The development of protective
vaccines against many difficult infectious pathogens will necessitate the induction of effective antibody responses. Here we assess humoral immune responses against two
antigens from the blood-stage merozoite of the Plasmodium falciparum human
malaria parasite--MSP1 and AMA1. These
antigens were delivered to healthy
malaria-naïve adult volunteers in Phase Ia clinical trials using recombinant replication-deficient viral vectors--ChAd63 to prime the immune response and MVA to boost. In subsequent Phase IIa clinical trials, immunized volunteers underwent controlled human
malaria infection (
CHMI) with P. falciparum to assess
vaccine efficacy, whereby all but one volunteer developed low-density blood-stage
parasitemia. Here we assess serum antibody responses against both the
MSP1 and AMA1
antigens following i) ChAd63-MVA immunization, ii) immunization and
CHMI, and iii) primary
malaria exposure in the context of
CHMI in unimmunized control volunteers. Responses were also assessed in a cohort of naturally-immune Kenyan adults to provide comparison with those induced by a lifetime of natural
malaria exposure. Serum antibody responses against
MSP1 and AMA1 were characterized in terms of i) total
IgG responses before and after
CHMI, ii) responses to allelic variants of
MSP1 and AMA1, iii) functional growth inhibitory activity (GIA), iv)

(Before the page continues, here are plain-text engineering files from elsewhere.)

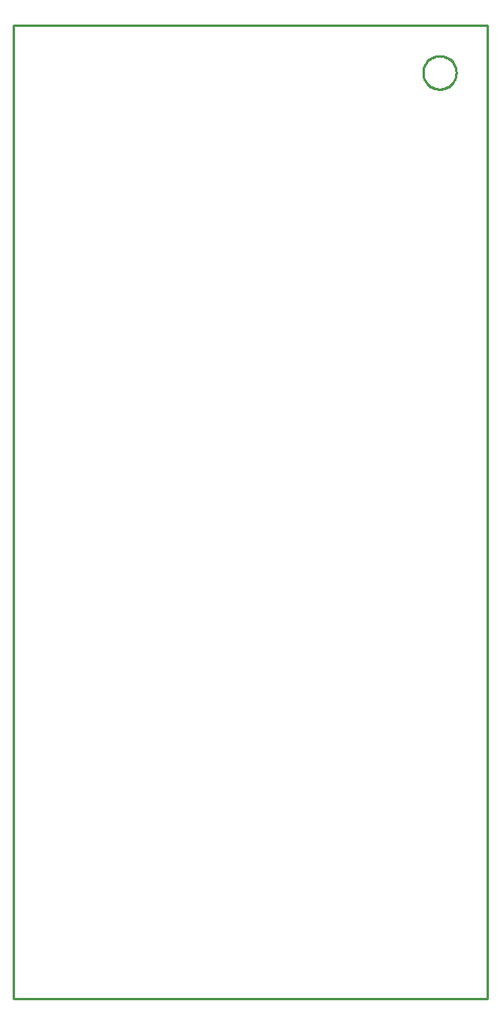
<source format=gbr>
G04 EAGLE Gerber RS-274X export*
G75*
%MOMM*%
%FSLAX34Y34*%
%LPD*%
%IN*%
%IPPOS*%
%AMOC8*
5,1,8,0,0,1.08239X$1,22.5*%
G01*
%ADD10C,0.254000*%


D10*
X0Y-25400D02*
X508000Y-25400D01*
X508000Y1016000D01*
X0Y1016000D01*
X0Y-25400D01*
X474980Y964618D02*
X474904Y963456D01*
X474752Y962302D01*
X474525Y961160D01*
X474224Y960036D01*
X473849Y958934D01*
X473404Y957858D01*
X472889Y956814D01*
X472307Y955806D01*
X471660Y954838D01*
X470952Y953914D01*
X470184Y953039D01*
X469361Y952216D01*
X468486Y951449D01*
X467562Y950740D01*
X466594Y950093D01*
X465586Y949511D01*
X464542Y948996D01*
X463466Y948551D01*
X462364Y948177D01*
X461240Y947875D01*
X460098Y947648D01*
X458944Y947496D01*
X457782Y947420D01*
X456618Y947420D01*
X455456Y947496D01*
X454302Y947648D01*
X453160Y947875D01*
X452036Y948177D01*
X450934Y948551D01*
X449858Y948996D01*
X448814Y949511D01*
X447806Y950093D01*
X446838Y950740D01*
X445914Y951449D01*
X445039Y952216D01*
X444216Y953039D01*
X443449Y953914D01*
X442740Y954838D01*
X442093Y955806D01*
X441511Y956814D01*
X440996Y957858D01*
X440551Y958934D01*
X440177Y960036D01*
X439875Y961160D01*
X439648Y962302D01*
X439496Y963456D01*
X439420Y964618D01*
X439420Y965782D01*
X439496Y966944D01*
X439648Y968098D01*
X439875Y969240D01*
X440177Y970364D01*
X440551Y971466D01*
X440996Y972542D01*
X441511Y973586D01*
X442093Y974594D01*
X442740Y975562D01*
X443449Y976486D01*
X444216Y977361D01*
X445039Y978184D01*
X445914Y978952D01*
X446838Y979660D01*
X447806Y980307D01*
X448814Y980889D01*
X449858Y981404D01*
X450934Y981849D01*
X452036Y982224D01*
X453160Y982525D01*
X454302Y982752D01*
X455456Y982904D01*
X456618Y982980D01*
X457782Y982980D01*
X458944Y982904D01*
X460098Y982752D01*
X461240Y982525D01*
X462364Y982224D01*
X463466Y981849D01*
X464542Y981404D01*
X465586Y980889D01*
X466594Y980307D01*
X467562Y979660D01*
X468486Y978952D01*
X469361Y978184D01*
X470184Y977361D01*
X470952Y976486D01*
X471660Y975562D01*
X472307Y974594D01*
X472889Y973586D01*
X473404Y972542D01*
X473849Y971466D01*
X474224Y970364D01*
X474525Y969240D01*
X474752Y968098D01*
X474904Y966944D01*
X474980Y965782D01*
X474980Y964618D01*
M02*

</source>
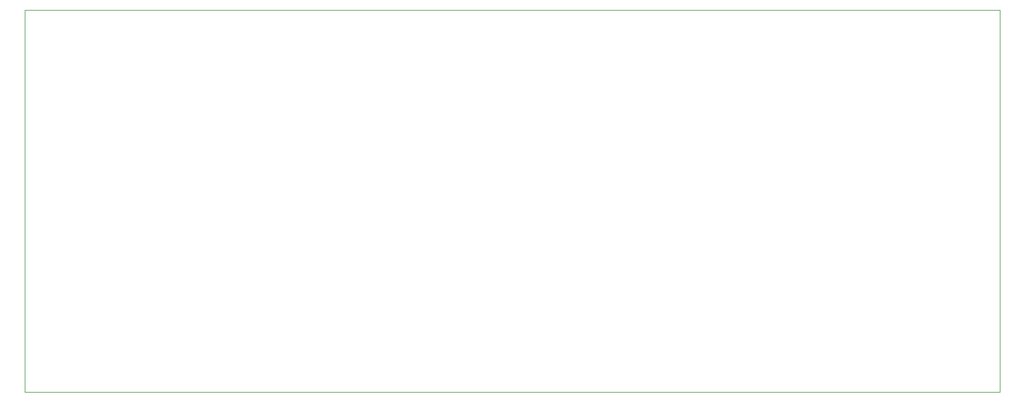
<source format=gm1>
%TF.GenerationSoftware,KiCad,Pcbnew,8.0.6*%
%TF.CreationDate,2025-02-07T14:21:58-05:00*%
%TF.ProjectId,SCAN,5343414e-2e6b-4696-9361-645f70636258,v1.0*%
%TF.SameCoordinates,Original*%
%TF.FileFunction,Profile,NP*%
%FSLAX46Y46*%
G04 Gerber Fmt 4.6, Leading zero omitted, Abs format (unit mm)*
G04 Created by KiCad (PCBNEW 8.0.6) date 2025-02-07 14:21:58*
%MOMM*%
%LPD*%
G01*
G04 APERTURE LIST*
%TA.AperFunction,Profile*%
%ADD10C,0.100000*%
%TD*%
G04 APERTURE END LIST*
D10*
X57000000Y-68000000D02*
X197000000Y-68000000D01*
X197000000Y-123000000D01*
X57000000Y-123000000D01*
X57000000Y-68000000D01*
M02*

</source>
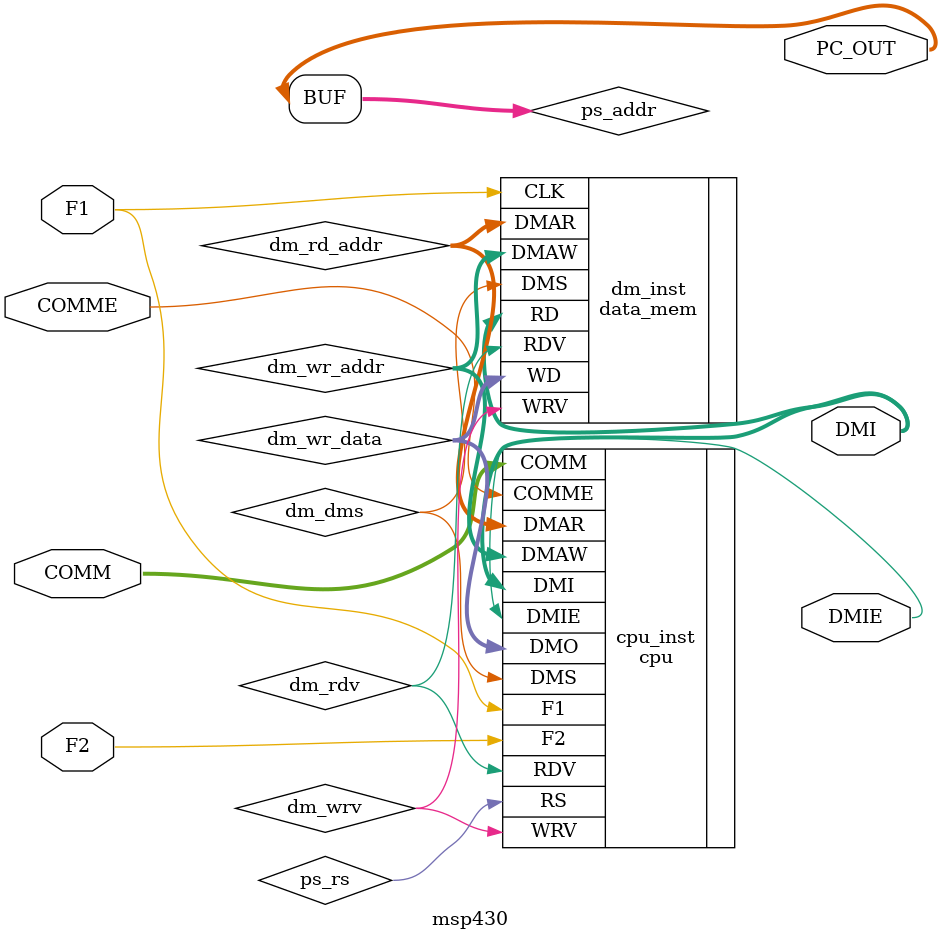
<source format=sv>
module msp430(
input logic F1,
input logic F2,

input logic [15:0] COMM,
input logic COMME,
 
output logic [15:0] DMI,
output logic DMIE,

output logic [15:0] PC_OUT
);
wire [15:0] ps_data;
wire ps_jmpe;
wire [15:0] ps_addr;
wire ps_addr_ena;

wire [15:0] dm_wr_addr, dm_rd_addr;
wire [15:0] dm_wr_data;
wire dm_dms, dm_rdv;

assign PC_OUT = ps_addr;

//counter cnt_inst(.CLK(F1),
//                 .DATA(ps_data)
//                 .JMP_ENA(ps_jmpe),
//					    .JMP_ADDR(ps_pc_next),
//					  
//					    .PC(ps_addr),
//					    .PC_ENA(ps_addr_ena)
//		             );
//		
//prog_mem pm_inst(.CLK(F2),
//                 .PC_ADDR(ps_addr),
//					    .PC_ENA(ps_addr_ena),
//					  
//					    .DATA(ps_data)
//                 );	

cpu cpu_inst(.COMM(COMM),
             .COMME(COMME),
				 .DMI(DMI),
				 .DMIE(DMIE),
				 .F1(F1),
				 .F2(F2),
				 
				 .DMO(dm_wr_data),
             .DMAW(dm_wr_addr), 
				 .DMAR(dm_rd_addr), 
				 .DMS(dm_dms),
				 .RDV(dm_rdv),
				 .WRV(dm_wrv),
				 .RS(ps_rs)
				 );

data_mem dm_inst(.CLK(F1),
                 .DMAW(dm_wr_addr), 
					  .DMAR(dm_rd_addr), 
					  .WD(dm_wr_data), 
					  .DMS(dm_dms),
					  .RDV(dm_rdv),
					  .WRV(dm_wrv),
					  
					  .RD(DMI)
					  );
endmodule
</source>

IgG avidity, and v) isotype responses (
IgG1-4,
IgA and
IgM). These data provide the first in-depth assessment of the quality of adenovirus-
MVA vaccine-induced antibody responses in humans, along with assessment of how these responses are modulated by subsequent low-density parasite exposure. Notable differences were observed in qualitative aspects of the human antibody responses against these
malaria antigens depending on the means of their induction and/or exposure of the host to the
malaria parasite. Given the continued clinical development of viral vectored
vaccines for
malaria and a range of other diseases targets, these data should help to guide further immuno-monitoring studies of
vaccine-induced human antibody responses.